Vitamin C, also known as ascorbic acid, is one of the most important water-soluble vitamins required for daily health. It plays a vital role in supporting immunity, promoting healthy skin, aiding iron absorption, and protecting the body from oxidative stress. Since the body cannot produce or store Vitamin C, regular intake through diet or supplementation is essential.
What Is Vitamin C?
Vitamin C is a powerful antioxidant that helps protect cells from damage caused by free radicals. It is involved in numerous bodily functions, including tissue repair, collagen formation, and immune defense. Due to its water-soluble nature, excess Vitamin C is flushed out of the body, making consistent intake important.
Key Benefits of Vitamin C
1. Strengthens the Immune System
Vitamin C helps stimulate the production of white blood cells, which are essential for fighting infections. It also enhances the skin’s barrier function, helping keep harmful pathogens out.
2. Promotes Healthy Skin and Collagen Production
Collagen is a protein that keeps skin firm, smooth, and youthful. Vitamin C is crucial for collagen synthesis, helping reduce signs of aging such as fine lines and wrinkles while improving overall skin texture.
3. Powerful Antioxidant Support
By neutralizing free radicals, Vitamin C helps reduce oxidative stress, which is linked to premature aging and various chronic conditions.
4. Improves Iron Absorption
Vitamin C enhances the absorption of non-heme iron from plant-based foods, making it especially beneficial for individuals following vegetarian or vegan diets.
5. Supports Heart Health
Regular intake of Vitamin C may help reduce blood pressure and support healthy blood vessel function, contributing to better cardiovascular health.

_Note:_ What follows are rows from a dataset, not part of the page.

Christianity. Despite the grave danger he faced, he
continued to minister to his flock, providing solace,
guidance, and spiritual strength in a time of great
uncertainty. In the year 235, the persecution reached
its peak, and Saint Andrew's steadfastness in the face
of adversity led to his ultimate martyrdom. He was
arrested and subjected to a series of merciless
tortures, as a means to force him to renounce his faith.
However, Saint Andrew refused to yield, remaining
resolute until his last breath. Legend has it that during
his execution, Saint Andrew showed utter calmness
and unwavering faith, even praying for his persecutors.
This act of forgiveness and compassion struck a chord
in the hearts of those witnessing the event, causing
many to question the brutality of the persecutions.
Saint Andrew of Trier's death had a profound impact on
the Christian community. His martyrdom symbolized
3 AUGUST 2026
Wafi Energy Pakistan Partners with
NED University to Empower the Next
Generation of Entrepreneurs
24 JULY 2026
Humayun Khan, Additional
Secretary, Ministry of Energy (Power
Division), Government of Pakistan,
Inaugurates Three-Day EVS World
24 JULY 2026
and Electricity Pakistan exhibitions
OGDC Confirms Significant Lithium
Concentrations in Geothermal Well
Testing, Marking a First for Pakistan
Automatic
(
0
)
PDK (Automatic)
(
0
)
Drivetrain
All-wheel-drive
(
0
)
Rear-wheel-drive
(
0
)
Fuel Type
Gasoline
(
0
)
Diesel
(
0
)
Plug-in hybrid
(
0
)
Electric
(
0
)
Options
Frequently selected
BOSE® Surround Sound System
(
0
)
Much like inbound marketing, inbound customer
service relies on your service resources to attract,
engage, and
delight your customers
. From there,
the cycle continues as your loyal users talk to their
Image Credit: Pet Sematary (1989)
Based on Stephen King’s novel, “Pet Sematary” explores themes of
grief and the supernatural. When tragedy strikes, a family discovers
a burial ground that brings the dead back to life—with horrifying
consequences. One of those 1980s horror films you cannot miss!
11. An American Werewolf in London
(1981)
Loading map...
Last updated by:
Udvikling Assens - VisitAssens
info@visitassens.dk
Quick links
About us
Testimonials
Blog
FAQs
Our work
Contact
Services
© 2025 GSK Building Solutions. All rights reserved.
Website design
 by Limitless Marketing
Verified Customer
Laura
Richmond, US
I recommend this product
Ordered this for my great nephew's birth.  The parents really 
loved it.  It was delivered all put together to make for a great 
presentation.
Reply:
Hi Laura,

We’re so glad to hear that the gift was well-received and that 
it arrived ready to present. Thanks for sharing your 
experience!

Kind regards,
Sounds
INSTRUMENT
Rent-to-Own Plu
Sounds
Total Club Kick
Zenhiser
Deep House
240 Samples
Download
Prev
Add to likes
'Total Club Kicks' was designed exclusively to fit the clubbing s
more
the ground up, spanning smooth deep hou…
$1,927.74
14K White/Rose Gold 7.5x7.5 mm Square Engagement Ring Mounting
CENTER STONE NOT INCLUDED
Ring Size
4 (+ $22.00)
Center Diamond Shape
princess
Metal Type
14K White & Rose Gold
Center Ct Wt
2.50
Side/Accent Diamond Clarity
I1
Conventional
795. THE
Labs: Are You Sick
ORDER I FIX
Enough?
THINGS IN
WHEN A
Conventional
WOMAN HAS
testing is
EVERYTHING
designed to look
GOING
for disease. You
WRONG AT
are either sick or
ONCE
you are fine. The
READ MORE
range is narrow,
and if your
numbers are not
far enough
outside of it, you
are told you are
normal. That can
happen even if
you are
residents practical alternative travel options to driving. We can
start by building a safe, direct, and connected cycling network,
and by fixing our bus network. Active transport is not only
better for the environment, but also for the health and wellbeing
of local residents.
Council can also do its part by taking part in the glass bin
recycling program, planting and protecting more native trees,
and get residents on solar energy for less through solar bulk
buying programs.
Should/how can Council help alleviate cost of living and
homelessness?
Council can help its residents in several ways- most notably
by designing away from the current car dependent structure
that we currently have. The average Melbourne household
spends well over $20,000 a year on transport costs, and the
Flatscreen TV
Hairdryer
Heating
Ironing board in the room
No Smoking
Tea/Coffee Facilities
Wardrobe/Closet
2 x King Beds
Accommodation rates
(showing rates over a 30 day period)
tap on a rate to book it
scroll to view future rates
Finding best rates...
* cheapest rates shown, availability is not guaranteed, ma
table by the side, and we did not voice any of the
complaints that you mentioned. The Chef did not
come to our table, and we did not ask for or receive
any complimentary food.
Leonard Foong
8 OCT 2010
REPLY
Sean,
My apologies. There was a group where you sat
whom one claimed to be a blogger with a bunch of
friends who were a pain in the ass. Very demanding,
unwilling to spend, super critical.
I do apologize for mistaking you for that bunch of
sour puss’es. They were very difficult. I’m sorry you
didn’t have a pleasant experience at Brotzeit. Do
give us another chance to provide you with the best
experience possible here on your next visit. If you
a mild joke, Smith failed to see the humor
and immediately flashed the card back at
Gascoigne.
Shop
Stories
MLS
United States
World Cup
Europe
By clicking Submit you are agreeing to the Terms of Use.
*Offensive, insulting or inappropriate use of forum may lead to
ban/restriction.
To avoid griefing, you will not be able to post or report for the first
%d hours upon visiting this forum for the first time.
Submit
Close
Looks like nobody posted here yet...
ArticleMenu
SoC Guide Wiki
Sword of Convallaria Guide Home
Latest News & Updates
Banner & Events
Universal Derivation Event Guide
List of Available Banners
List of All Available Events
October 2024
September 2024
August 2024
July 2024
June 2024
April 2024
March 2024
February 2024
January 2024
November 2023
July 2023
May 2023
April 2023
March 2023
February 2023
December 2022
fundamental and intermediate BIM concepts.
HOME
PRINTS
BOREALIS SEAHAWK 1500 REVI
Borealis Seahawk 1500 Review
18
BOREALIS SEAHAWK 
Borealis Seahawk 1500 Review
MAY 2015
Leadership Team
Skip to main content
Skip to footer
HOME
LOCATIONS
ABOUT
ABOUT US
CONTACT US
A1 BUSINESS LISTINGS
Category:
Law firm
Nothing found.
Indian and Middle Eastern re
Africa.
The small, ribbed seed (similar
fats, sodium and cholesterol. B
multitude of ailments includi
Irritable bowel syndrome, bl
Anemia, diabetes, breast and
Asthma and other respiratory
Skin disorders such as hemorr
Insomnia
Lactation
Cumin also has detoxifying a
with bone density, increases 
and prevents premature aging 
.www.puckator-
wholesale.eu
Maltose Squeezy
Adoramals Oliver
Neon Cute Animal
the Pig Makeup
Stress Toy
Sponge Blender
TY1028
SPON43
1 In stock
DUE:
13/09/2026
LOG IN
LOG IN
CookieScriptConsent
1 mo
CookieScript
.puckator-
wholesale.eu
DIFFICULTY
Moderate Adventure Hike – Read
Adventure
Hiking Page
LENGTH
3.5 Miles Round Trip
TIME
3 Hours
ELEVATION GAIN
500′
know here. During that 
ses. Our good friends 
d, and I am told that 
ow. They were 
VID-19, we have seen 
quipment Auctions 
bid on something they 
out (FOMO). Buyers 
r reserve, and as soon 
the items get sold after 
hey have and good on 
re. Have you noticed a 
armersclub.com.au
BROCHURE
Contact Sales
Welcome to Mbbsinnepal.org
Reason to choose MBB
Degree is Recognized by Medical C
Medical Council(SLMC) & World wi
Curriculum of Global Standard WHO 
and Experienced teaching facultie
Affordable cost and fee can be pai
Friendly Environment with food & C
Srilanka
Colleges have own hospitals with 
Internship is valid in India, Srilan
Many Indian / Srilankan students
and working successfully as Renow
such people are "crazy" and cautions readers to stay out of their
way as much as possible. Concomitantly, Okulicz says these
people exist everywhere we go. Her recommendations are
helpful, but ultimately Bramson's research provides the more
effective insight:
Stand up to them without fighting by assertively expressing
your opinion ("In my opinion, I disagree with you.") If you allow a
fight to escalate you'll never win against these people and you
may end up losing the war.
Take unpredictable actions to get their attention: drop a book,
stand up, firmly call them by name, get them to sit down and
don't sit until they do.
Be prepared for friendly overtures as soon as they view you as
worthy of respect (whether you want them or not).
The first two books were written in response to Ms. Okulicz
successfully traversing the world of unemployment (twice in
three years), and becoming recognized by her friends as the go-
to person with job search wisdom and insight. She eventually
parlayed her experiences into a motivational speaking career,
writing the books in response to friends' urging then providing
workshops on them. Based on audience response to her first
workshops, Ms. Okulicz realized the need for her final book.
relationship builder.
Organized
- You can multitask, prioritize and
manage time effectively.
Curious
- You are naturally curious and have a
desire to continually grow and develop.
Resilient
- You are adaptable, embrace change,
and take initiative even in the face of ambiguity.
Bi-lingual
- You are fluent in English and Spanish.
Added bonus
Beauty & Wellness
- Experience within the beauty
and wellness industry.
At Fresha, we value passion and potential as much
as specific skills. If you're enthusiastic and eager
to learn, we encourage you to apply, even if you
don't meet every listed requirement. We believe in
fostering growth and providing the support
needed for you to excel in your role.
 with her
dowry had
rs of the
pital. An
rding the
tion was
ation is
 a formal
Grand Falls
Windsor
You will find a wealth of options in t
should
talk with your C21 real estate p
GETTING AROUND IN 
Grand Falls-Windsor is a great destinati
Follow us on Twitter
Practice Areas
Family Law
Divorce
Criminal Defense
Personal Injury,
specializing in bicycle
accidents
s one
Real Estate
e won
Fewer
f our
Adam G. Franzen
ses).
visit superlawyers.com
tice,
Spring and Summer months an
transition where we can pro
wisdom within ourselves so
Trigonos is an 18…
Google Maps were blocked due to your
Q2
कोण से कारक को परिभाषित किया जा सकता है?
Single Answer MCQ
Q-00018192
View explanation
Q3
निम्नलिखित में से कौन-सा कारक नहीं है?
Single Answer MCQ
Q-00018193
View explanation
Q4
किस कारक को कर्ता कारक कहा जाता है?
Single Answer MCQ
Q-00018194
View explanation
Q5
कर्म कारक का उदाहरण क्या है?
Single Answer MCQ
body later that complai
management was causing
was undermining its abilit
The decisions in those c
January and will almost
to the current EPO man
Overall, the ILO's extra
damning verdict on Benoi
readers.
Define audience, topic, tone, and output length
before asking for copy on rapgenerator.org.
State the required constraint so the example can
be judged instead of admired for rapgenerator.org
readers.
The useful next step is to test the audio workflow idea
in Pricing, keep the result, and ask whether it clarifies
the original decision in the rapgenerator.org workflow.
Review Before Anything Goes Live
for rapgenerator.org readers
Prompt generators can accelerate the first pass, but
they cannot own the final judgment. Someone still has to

Natural Sources of Vitamin C
Vitamin C is widely available in fruits and vegetables, including:
- Oranges and lemons
- Amla (Indian gooseberry)
- Kiwi
- Strawberries
- Bell peppers
- Broccoli
- Tomatoes
Who Needs Vitamin C the Most?
- Individuals with low immunity
- People exposed to high stress or pollution
- Athletes and physically active individuals
- Smokers
- Those with limited fruit and vegetable intake
Recommended Daily Intake
The recommended daily intake varies by age and lifestyle, but generally ranges between 65–90 mg per day for adults. Higher doses may be beneficial during periods of illness or stress, as advised by a healthcare professional.